• EXERCISE: The following data has a line with "Ensembl site-map object, due: Apr" and a line with "SMBE workshop tasks, owner: Robert". Write out exactly those lines and all the lines between them.

• DATASET EXTRACT:
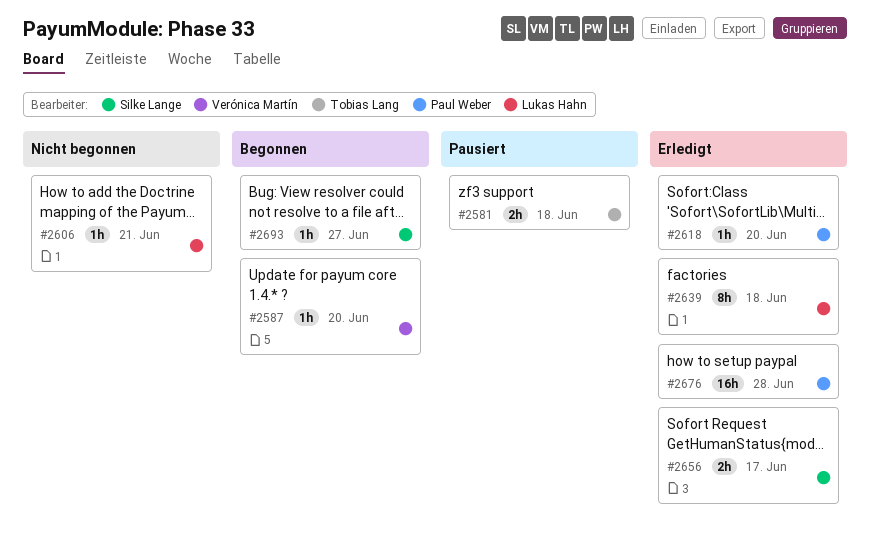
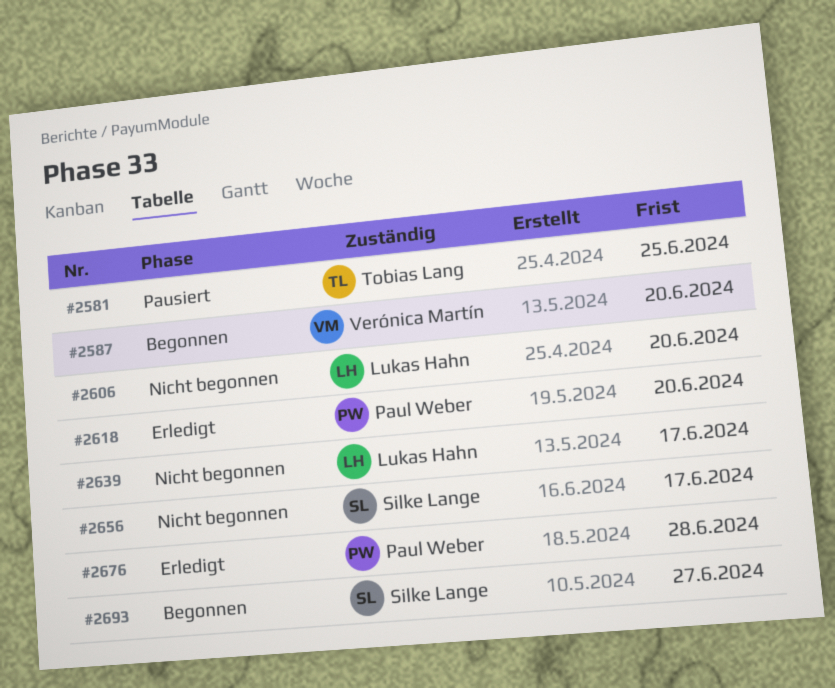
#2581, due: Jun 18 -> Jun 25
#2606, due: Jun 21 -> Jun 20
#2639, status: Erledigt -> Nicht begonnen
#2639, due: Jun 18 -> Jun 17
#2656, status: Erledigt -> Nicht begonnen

--

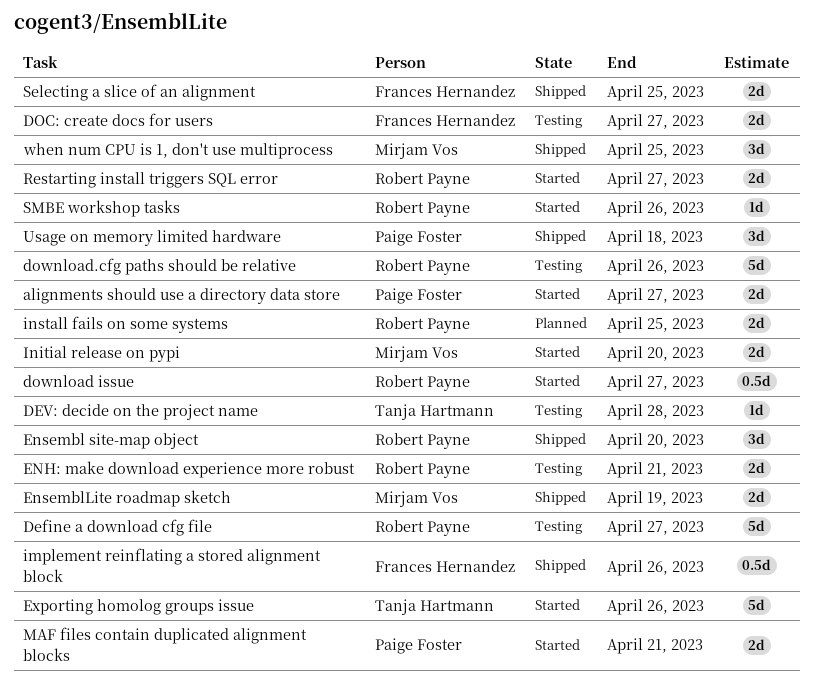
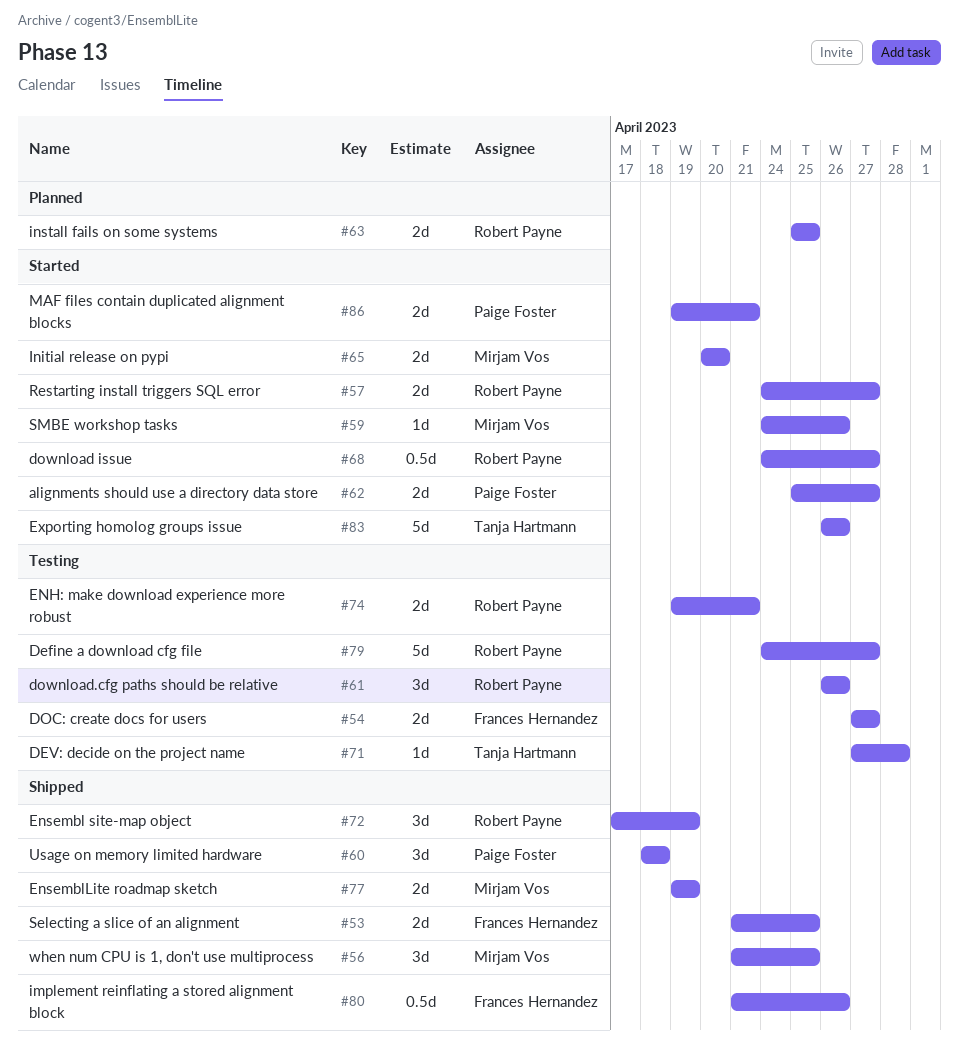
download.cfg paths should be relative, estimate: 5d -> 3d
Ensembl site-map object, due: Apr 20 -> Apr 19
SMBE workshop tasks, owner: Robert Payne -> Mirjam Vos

---

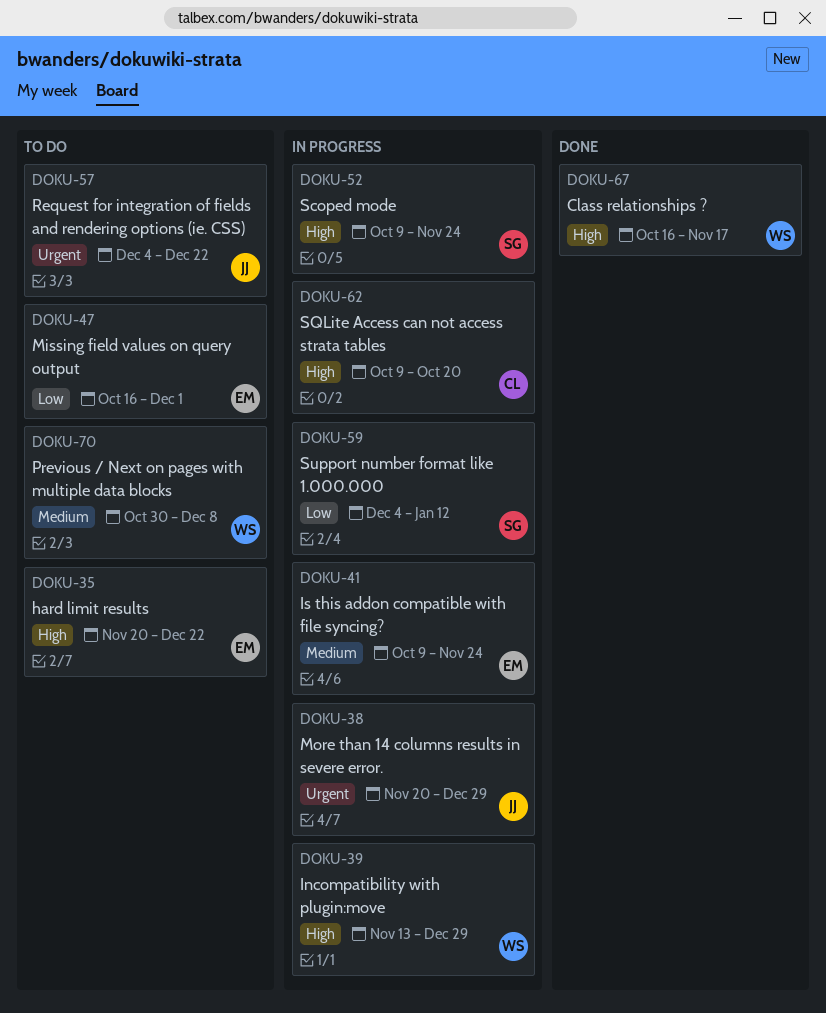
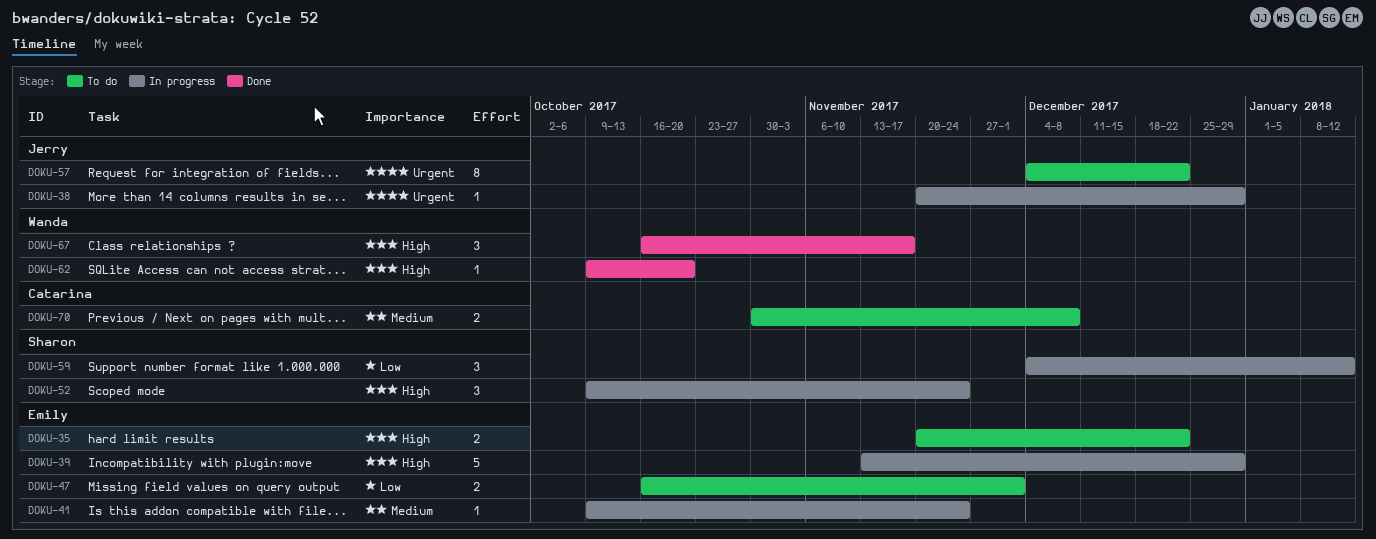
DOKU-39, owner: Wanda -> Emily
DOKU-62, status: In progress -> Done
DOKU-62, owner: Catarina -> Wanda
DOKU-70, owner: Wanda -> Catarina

• RESULT OF THIS EXERCISE:
Ensembl site-map object, due: Apr 20 -> Apr 19
SMBE workshop tasks, owner: Robert Payne -> Mirjam Vos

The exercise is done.